The Attempt at a Solution

So it wants me to find cos(\pi/12) which is half the angle of cos(\pi/6). So I called these cosx and cos 2x.

I then said \sqrt{3}/2 = cos²x - sin²x

I used cos²x + sin²x = 1 and got sin²x on its own and subbed into the first formula and then got cosx on its own.

For sin(\pi/12) I subbed in sin²x = 1- cos²x and got sinx on its own.

Is this the correct method for finding the answers?

The inverse of cosx and sinx were \pi/12 so I assume I am but not sure. I'd be thankful to anyone who could clear this up.
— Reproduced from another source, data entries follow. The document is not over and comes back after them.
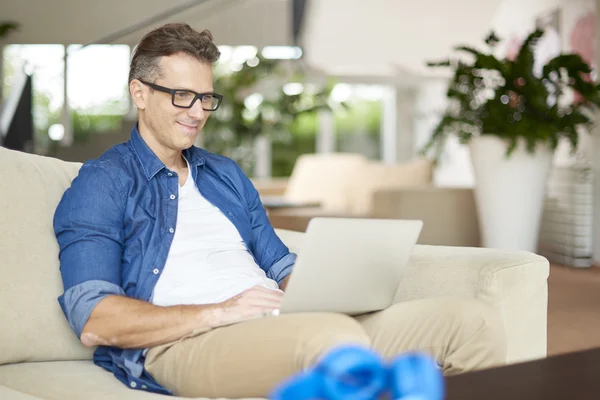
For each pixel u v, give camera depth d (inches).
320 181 254.2
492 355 56.2
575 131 176.1
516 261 66.2
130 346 56.1
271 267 72.4
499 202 175.6
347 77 315.0
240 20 276.4
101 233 59.4
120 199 61.6
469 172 317.1
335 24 282.7
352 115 369.7
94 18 261.7
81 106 307.7
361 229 54.6
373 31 286.7
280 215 187.8
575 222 213.0
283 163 359.6
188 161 69.5
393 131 371.6
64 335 60.0
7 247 59.0
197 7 267.9
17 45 281.9
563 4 233.8
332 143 366.6
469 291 65.5
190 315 55.1
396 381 25.8
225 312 55.5
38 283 59.6
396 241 57.1
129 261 61.6
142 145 65.6
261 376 49.0
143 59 65.6
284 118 318.3
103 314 55.5
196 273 62.4
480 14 282.7
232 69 304.2
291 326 48.8
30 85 244.2
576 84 176.1
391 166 240.5
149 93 65.3
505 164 174.1
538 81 172.6
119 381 55.5
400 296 69.1
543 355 68.4
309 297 53.8
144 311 55.1
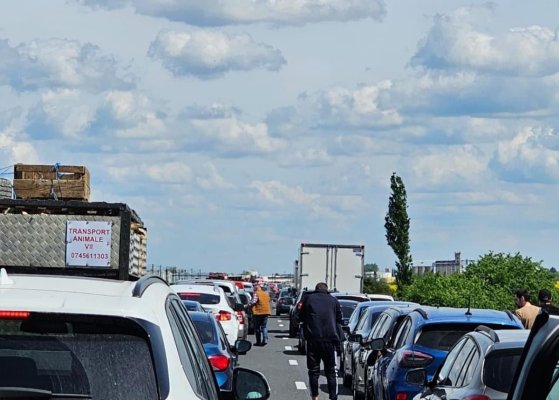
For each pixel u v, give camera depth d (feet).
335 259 215.72
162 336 21.17
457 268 175.52
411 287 171.42
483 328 42.45
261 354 136.36
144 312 21.27
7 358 20.43
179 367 21.18
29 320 20.48
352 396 88.74
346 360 94.84
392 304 91.61
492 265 161.48
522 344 38.22
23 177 44.91
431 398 43.24
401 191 309.63
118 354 20.67
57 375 20.42
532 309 81.56
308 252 215.72
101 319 20.71
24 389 19.76
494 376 37.58
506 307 152.97
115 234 34.50
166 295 24.34
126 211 34.55
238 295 160.35
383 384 61.62
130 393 20.42
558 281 164.96
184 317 27.37
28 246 34.17
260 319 151.84
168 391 20.58
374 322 87.61
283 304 273.13
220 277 292.20
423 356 57.00
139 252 42.04
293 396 89.40
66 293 21.57
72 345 20.61
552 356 21.84
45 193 44.75
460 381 40.88
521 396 22.13
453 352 45.16
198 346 28.09
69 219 34.40
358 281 215.31
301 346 138.10
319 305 77.71
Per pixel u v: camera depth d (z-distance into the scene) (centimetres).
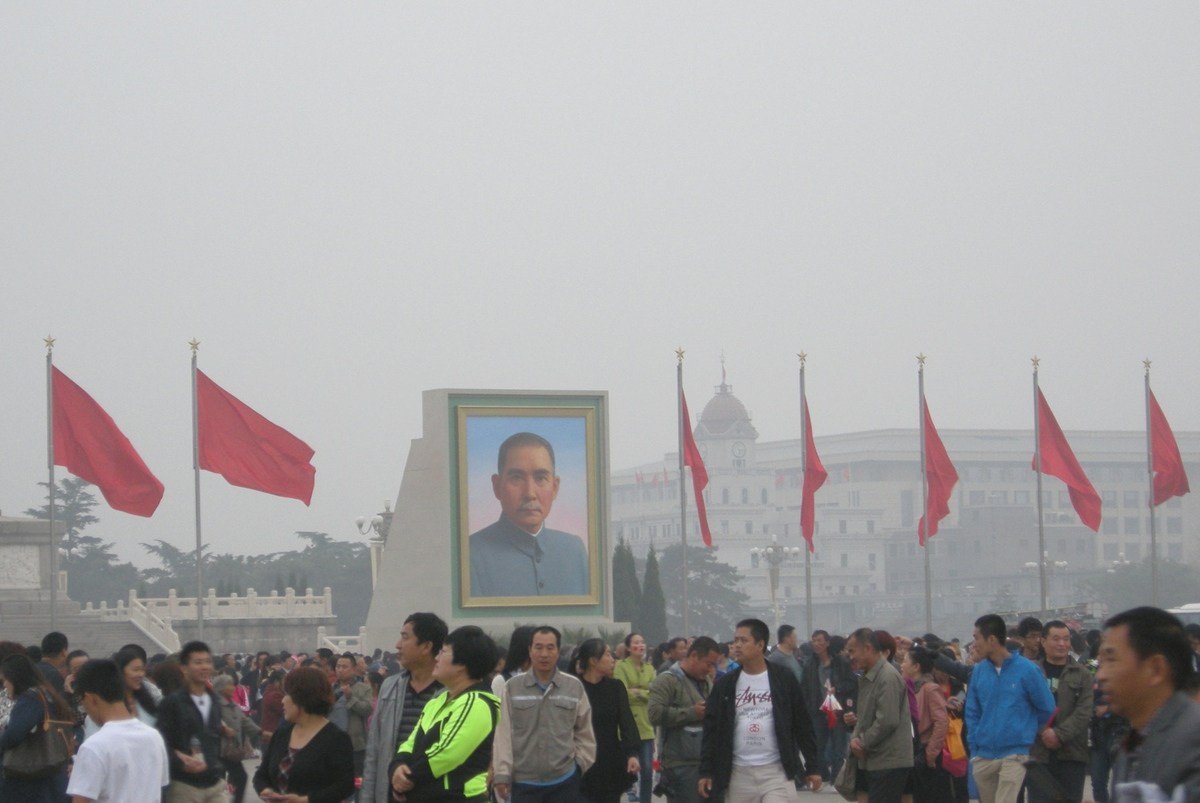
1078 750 2767
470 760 1992
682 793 3014
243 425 6669
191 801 2484
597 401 8112
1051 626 2875
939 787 3147
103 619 11962
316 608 12606
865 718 2870
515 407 8019
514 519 7944
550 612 7938
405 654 2228
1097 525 8075
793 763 2597
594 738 2500
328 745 2020
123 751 2002
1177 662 1186
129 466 6419
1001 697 2748
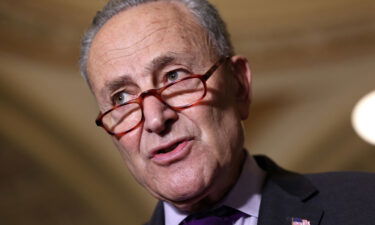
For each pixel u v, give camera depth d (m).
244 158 1.68
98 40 1.58
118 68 1.50
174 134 1.45
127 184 6.51
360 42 6.09
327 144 6.62
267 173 1.72
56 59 5.55
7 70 5.46
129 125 1.53
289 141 6.59
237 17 5.89
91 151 6.21
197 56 1.52
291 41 6.08
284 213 1.52
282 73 6.23
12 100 5.65
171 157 1.46
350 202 1.51
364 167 6.79
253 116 6.45
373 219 1.44
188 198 1.47
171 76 1.51
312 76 6.29
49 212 6.49
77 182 6.34
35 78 5.62
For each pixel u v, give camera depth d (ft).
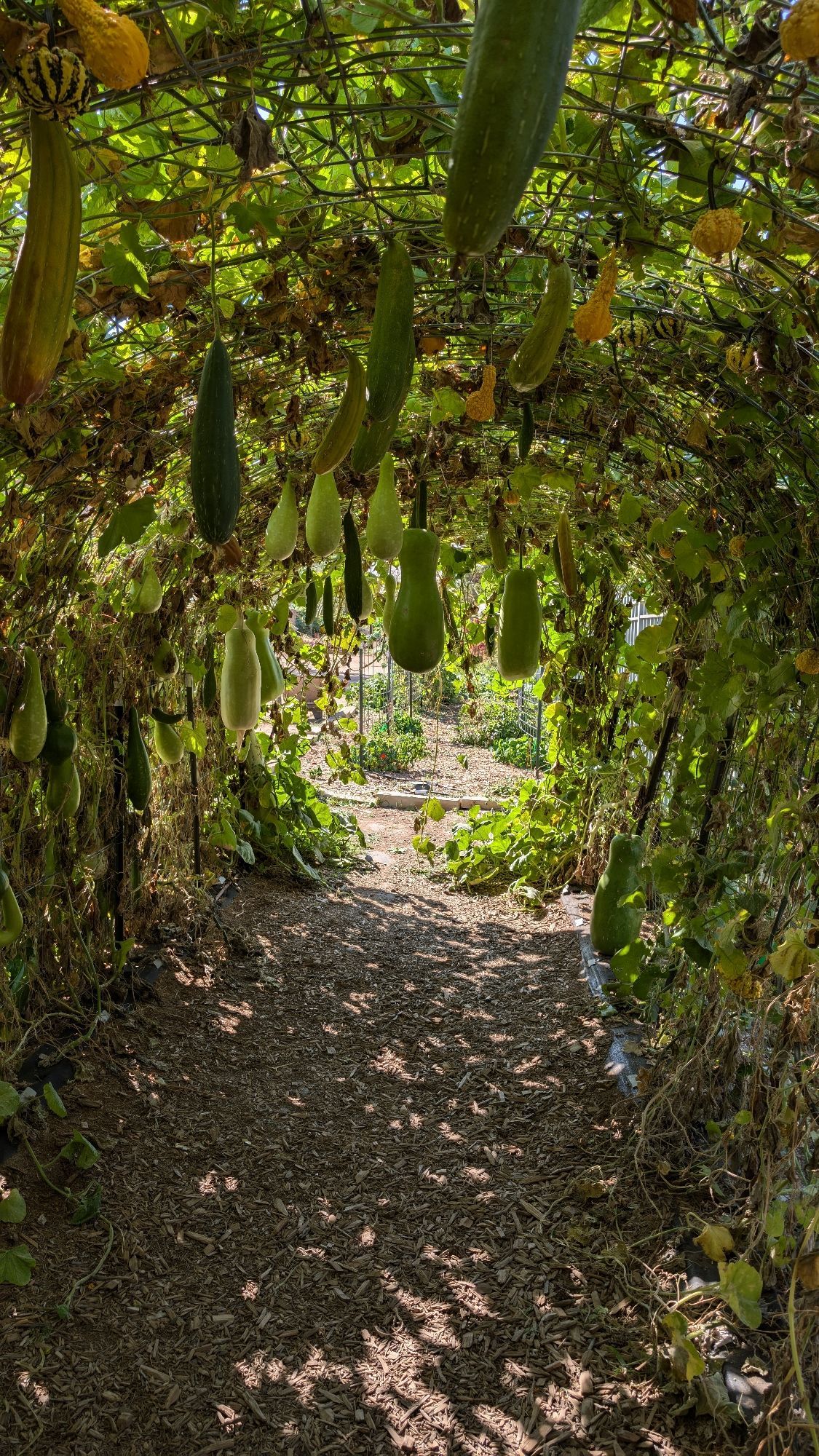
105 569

That looks correct. Did you get exact radical values? You have$$
\cos(2x) = \cos^2x -\sin^2 x = 2\cos^2x - 1 = 1-2\sin^2 x$$You are just using the last two equations to solve for $\cos x$ and $\sin x$ in terms of $\cos(2x)$.

 

[teme92]

Thanks guys! HallsofIvy its just sometimes when I do these questions I think I'm right and then I only get it partly correct or not correct at all. I was just wanting to be sure as these type of questions may come up in my finals.

 

[xiavatar]

@teme92. You have to get into the habit of not doubting your reasoning. Yes, self-criticism will help you improve your abilities at problem solving, but when it gets in the way of you being confident in your answers it can be a problem.

 

[teme92]

Hey xiavatar, when it comes down to exams I will go with my instincts unquestionably but I just want to be safe in the run up to them. As you said, self-criticism has improved my understanding of a lot of topics in mathematics so I'd prefer to be safe than sorry in this instant :)